INSTRUCTIONS TO FOLLOW.
Go through the listing below and report each line in which the word "поле" appears.
++++ RECORDS FOR PROCESSING ++++
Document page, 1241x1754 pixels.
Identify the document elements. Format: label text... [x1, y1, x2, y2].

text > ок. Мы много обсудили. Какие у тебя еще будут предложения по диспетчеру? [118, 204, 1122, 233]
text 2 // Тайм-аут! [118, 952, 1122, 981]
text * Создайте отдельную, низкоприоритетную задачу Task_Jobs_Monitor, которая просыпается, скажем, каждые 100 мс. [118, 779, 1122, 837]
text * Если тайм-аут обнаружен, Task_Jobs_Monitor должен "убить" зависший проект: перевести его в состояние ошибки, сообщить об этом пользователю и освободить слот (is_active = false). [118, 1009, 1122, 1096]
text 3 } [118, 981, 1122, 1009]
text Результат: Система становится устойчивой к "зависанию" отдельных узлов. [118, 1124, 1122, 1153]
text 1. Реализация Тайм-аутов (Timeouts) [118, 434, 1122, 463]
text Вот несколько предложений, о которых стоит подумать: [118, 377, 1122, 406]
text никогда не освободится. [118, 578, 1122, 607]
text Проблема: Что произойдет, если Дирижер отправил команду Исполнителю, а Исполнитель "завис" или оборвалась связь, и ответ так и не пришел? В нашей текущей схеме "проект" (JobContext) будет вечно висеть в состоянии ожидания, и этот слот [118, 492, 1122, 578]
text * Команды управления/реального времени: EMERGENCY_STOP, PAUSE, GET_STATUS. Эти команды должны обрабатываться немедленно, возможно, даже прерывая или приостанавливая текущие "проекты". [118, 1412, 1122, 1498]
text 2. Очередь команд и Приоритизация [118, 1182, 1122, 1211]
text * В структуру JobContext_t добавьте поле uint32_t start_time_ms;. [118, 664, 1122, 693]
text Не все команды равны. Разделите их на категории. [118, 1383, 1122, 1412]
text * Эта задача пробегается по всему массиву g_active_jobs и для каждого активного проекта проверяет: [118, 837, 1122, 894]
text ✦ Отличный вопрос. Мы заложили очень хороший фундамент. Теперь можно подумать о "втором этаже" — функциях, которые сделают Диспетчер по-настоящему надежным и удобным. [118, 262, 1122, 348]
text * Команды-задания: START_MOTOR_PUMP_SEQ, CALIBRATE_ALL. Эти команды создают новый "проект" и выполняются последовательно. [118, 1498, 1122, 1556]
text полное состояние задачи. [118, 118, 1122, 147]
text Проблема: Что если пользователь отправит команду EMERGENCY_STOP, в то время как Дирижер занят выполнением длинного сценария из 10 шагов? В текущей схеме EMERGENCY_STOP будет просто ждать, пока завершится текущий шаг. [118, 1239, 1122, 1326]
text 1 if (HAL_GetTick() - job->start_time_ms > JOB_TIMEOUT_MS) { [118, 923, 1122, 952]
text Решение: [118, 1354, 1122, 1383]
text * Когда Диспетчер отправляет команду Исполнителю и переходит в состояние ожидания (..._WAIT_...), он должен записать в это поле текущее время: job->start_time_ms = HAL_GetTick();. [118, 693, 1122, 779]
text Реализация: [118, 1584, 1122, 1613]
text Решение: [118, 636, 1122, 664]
++++
FINAL RESULT.
text * В структуру JobContext_t добавьте поле uint32_t start_time_ms;. [118, 664, 1122, 693]
text * Когда Диспетчер отправляет команду Исполнителю и переходит в состояние ожидания (..._WAIT_...), он должен записать в это поле текущее время: job->start_time_ms = HAL_GetTick();. [118, 693, 1122, 779]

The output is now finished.